Shanore Blog

Growing Your Irish Roots

Food is a very primal way to connect with your roots.

It should go without saying that gardening is popular in Ireland. We have green thumbs after all. But what exactly do we grow?

What vegetables, berries, and fruits were growing in your great-grandparents’ gardens? While today, many Irish people plant a mix of traditional and more worldly crops in the garden, growing traditional foods is a fun way to get in touch with your roots. If you live in a wet, mild climate, you can probably grow most of these Irish standards.

Irish Potato Market

Potatoes are the most obvious and also the most rewarding vegetables to grow. We became dependent on the potato not just because it is delicious and versatile. The humble spud is also very easy to grow here and offers maximum nutrition for minimal effort. Gardeners have so many varieties of potato to choose from that it can be a little overwhelming. But potato varieties can be grouped into two main categories – earlies and main crops. The advantage of earlies is that they are ready to harvest earlier in the season when the risk of blight is low.

Root vegetables are popular in Ireland. Carrots are a staple of any kitchen garden here. Like potatoes, they are extremely healthy and versatile. Other Irish favorites are less popular in North America, including turnips.

Irish Vegetables

The Irish were eating kale long before the rest of the world caught on. It’s a critical ingredient in colcannon. We were also ahead of the game with beetroots, and we’re just waiting for the world to realize how amazing Brussels sprouts are. We are aware we could be waiting a very, very long time on that one.
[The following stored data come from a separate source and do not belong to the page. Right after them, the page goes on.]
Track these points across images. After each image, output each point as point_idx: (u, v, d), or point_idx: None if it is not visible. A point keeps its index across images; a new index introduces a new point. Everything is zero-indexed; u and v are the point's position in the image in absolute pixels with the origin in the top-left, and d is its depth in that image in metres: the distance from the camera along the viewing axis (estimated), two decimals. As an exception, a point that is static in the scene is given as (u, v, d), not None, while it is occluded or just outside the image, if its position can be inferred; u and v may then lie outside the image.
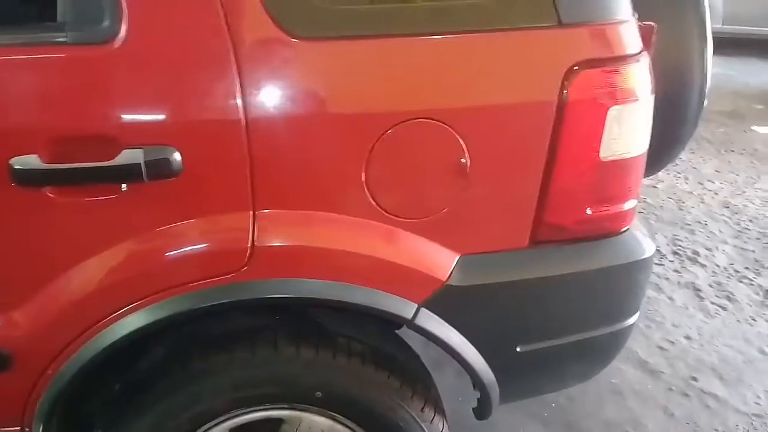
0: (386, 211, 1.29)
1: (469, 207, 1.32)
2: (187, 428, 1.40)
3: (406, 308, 1.33)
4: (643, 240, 1.50)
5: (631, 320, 1.56)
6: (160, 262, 1.25)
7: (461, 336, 1.39)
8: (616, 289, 1.50)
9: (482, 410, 1.55)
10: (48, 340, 1.28)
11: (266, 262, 1.26)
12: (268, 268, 1.27)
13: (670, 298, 3.00)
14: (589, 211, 1.38)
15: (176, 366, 1.39)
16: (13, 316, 1.27)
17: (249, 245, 1.24)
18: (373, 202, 1.27)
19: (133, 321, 1.26)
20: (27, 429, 1.39)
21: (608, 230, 1.44)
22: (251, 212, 1.24)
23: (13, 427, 1.38)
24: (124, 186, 1.18)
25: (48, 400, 1.32)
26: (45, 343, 1.28)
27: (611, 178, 1.38)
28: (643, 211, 3.85)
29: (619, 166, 1.38)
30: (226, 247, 1.25)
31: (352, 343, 1.42)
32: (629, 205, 1.44)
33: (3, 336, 1.28)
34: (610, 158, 1.34)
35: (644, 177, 1.55)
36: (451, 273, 1.34)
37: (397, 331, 1.60)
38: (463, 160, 1.27)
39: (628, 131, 1.35)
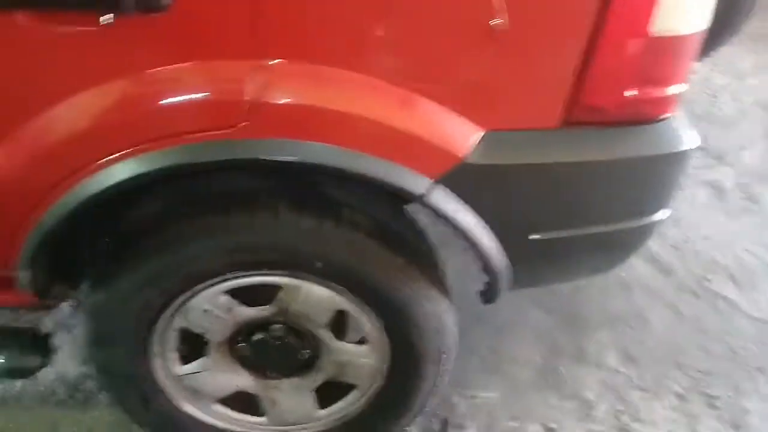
0: (406, 74, 1.16)
1: (499, 77, 1.19)
2: (180, 287, 1.36)
3: (419, 183, 1.23)
4: (684, 130, 1.36)
5: (658, 216, 1.46)
6: (151, 107, 1.14)
7: (475, 218, 1.30)
8: (649, 181, 1.39)
9: (489, 295, 1.50)
10: (28, 183, 1.20)
11: (268, 119, 1.15)
12: (269, 126, 1.16)
13: (692, 196, 2.89)
14: (630, 93, 1.24)
15: (170, 224, 1.32)
16: None
17: (249, 98, 1.13)
18: (392, 62, 1.14)
19: (120, 171, 1.17)
20: (14, 273, 1.34)
21: (648, 116, 1.31)
22: (253, 61, 1.12)
23: (-1, 270, 1.33)
24: (110, 17, 1.04)
25: (31, 246, 1.26)
26: (25, 187, 1.21)
27: (660, 57, 1.23)
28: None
29: (672, 43, 1.23)
30: (224, 98, 1.14)
31: (357, 216, 1.35)
32: (676, 89, 1.30)
33: None
34: (663, 34, 1.19)
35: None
36: (472, 149, 1.23)
37: (405, 207, 1.52)
38: (498, 22, 1.11)
39: (687, 3, 1.20)
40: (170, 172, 1.18)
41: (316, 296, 1.40)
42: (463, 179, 1.24)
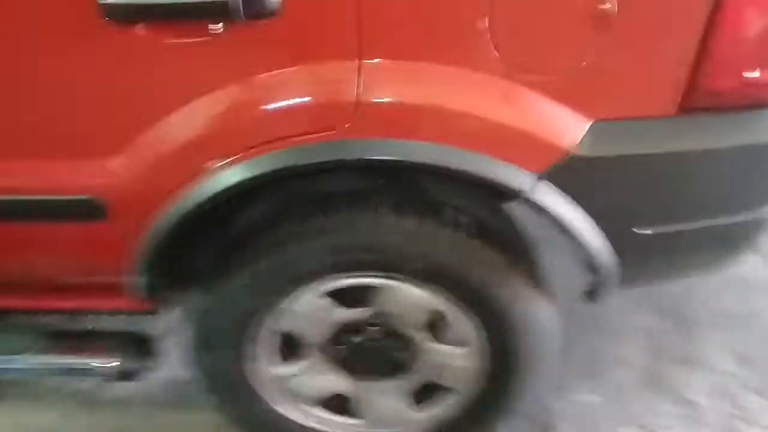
0: (512, 66, 1.12)
1: (609, 64, 1.12)
2: (284, 287, 1.37)
3: (523, 179, 1.19)
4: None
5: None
6: (258, 113, 1.15)
7: (581, 213, 1.24)
8: (769, 169, 1.29)
9: (595, 295, 1.43)
10: (145, 191, 1.24)
11: (372, 119, 1.15)
12: (373, 126, 1.15)
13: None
14: (752, 75, 1.15)
15: (274, 227, 1.33)
16: (109, 164, 1.23)
17: (354, 99, 1.12)
18: (497, 54, 1.10)
19: (230, 175, 1.19)
20: (128, 279, 1.38)
21: (770, 99, 1.21)
22: (357, 61, 1.11)
23: (111, 276, 1.37)
24: (219, 25, 1.07)
25: (148, 252, 1.29)
26: (142, 195, 1.24)
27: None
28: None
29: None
30: (329, 99, 1.14)
31: (458, 215, 1.31)
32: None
33: (98, 184, 1.25)
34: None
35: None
36: (580, 141, 1.17)
37: (504, 205, 1.47)
38: (608, 6, 1.06)
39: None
40: (277, 175, 1.19)
41: (414, 297, 1.38)
42: (570, 173, 1.19)
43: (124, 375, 1.55)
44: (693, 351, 2.00)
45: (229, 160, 1.18)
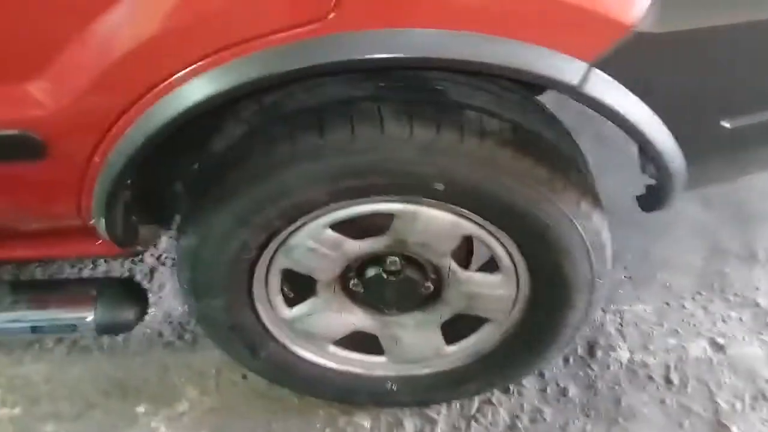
0: None
1: None
2: (277, 223, 1.19)
3: (571, 69, 0.96)
4: None
5: None
6: (222, 5, 0.94)
7: (647, 107, 1.01)
8: None
9: (656, 201, 1.22)
10: (81, 119, 1.04)
11: (362, 6, 0.92)
12: (364, 15, 0.93)
13: None
14: None
15: (257, 149, 1.13)
16: (31, 91, 1.02)
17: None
18: None
19: (192, 90, 0.98)
20: (92, 221, 1.19)
21: None
22: None
23: (70, 220, 1.21)
24: None
25: (103, 190, 1.11)
26: (78, 124, 1.05)
27: None
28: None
29: None
30: None
31: (485, 119, 1.09)
32: None
33: (26, 118, 1.05)
34: None
35: None
36: (642, 14, 0.93)
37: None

While we may be notorious for our collective dislike of spicy foods, we do embrace onions in their many and varied forms. For starters, any Irish kitchen would need to have a supply of yellow cooking onions, leeks, and green onions.

Favorite Fruits for Irish Gardens

Apple tarts are a traditional dessert in Ireland, so it makes sense that apple trees would be an important part of an Irish country garden. Most traditional varieties such as the Kerry Pippin and the Kilkenny Pearmain are not solidly red or green. They tend to be greenish-yellow with reddish stripes.

Rhubarb is also popular for tarts, and an apple rhubarb tart with a cup of tea is the perfect Irish dessert. Technically, rhubarb is a vegetable, and once upon a time, it was not unusual to eat it salted. But today it is far more popular to cook it with sugar and use it for tarts or jams. But remember, the leaves of the plants are poisonous. Eat only the stalks.

Irish Apples

If you drive through Ireland in the summer, you will see roadside stands selling big, gorgeous Wexford strawberries. And an area of the Liffey right in Dublin is known as Strawberry Beds. So arguably strawberries are our most popular berry. But if you get off the road and walk down a boreen in the countryside, you’ll see mile after mile of blackberries growing woven into hedgerows with many other plants.

Food is a very primal way to connect with your roots. Why not enjoy the same foods your great grandparents did, while also growing them yourself as they did?